日本では「ドイツは男女平等の先進的な国」といったイメージを持つ人が少なくないようですが、実はドイツにも男女の給料の格差や、民間企業で女性役員が少ないといった大きな課題があります。
一方、政界を見ると、日本に比べ、女性の政治家が割と多いことが確かに目立ちます。16年間にわたって首相を務めたアンゲラ・メルケル前首相もその1人で、現在のショルツ内閣の閣僚は男性が9人、女性が7人で、画期的な男女比です。
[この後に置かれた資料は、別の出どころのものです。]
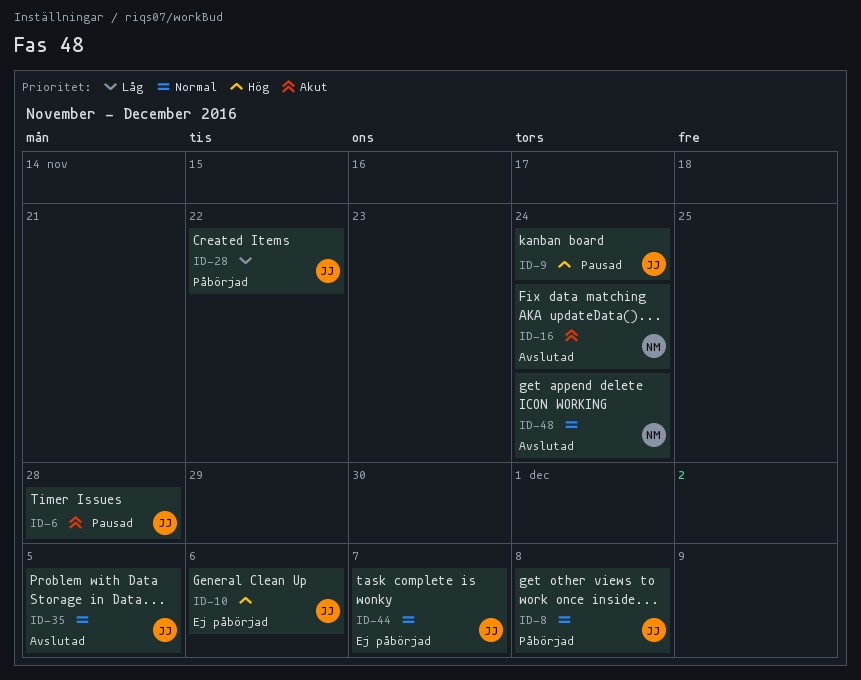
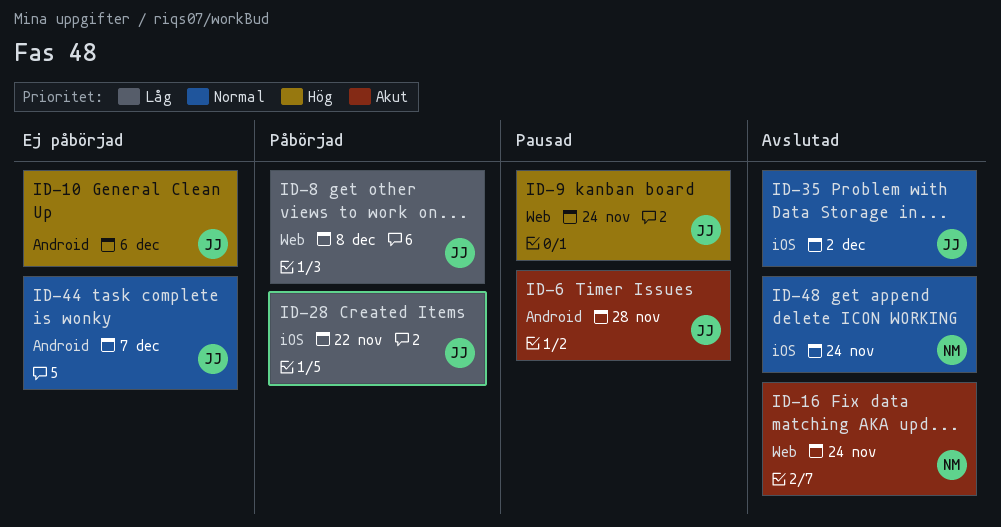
ID-8, priority: Normal -> Låg
ID-35, due: Dec 5 -> Dec 2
なお、ドイツ連邦議会の女性議員比率は現在35%で、同数からはまだまだ遠いです。
政治家をはじめ、研究者や自営業者などとしてキャリアを積み、たくさんの人に自分のことを覚えてもらうことはとても大事で、「自分」というブランドの代表的なものといえば「顔」と「名前」ですね。キャリアを積んでいく途中に名前が変われば、他人から見れば今までの実績と、これからの実績はまるで別人のモノのように見えます。出世の妨げになる恐れすらあります。
ドイツでは、1976年まで結婚の際に女性が男性の苗字に変えることが義務でしたが、それ以降どちらの苗字にするかは自由に選べるようになりました。そして、夫婦別姓が認められたのは1994年で、ちょうど30年前です。従って、ドイツでは結婚する際「(1)片方の苗字を選ぶ」「(2)夫婦別姓にする」「(3)片方が複合姓にする」、という3つの選択肢があります。いうまでもなく、2017年に合法化された同性婚の場合も同じです。
ドイツの異性婚を見れば、実際に最も多く選ばれているのは、一番伝統的な選択肢「女性が男性の苗字に変える」で、4分の3を占めます。多数は昔のままのやり方で満足していると言えますが、残りの4分の1にとって他の選択肢があることはきっと大きな意味を持ち、そのおかげで生活やキャリアが円滑になる可能性が実に大きいと思います。それだけでなく、選択できることによって多数派にとってデメリットや権利の縮小があるわけではありません。
「昔からの文化だから」と主張し、社会の変化を拒否する声もありますが、文化は不変なものではなく、常に変わっていくものだと思います。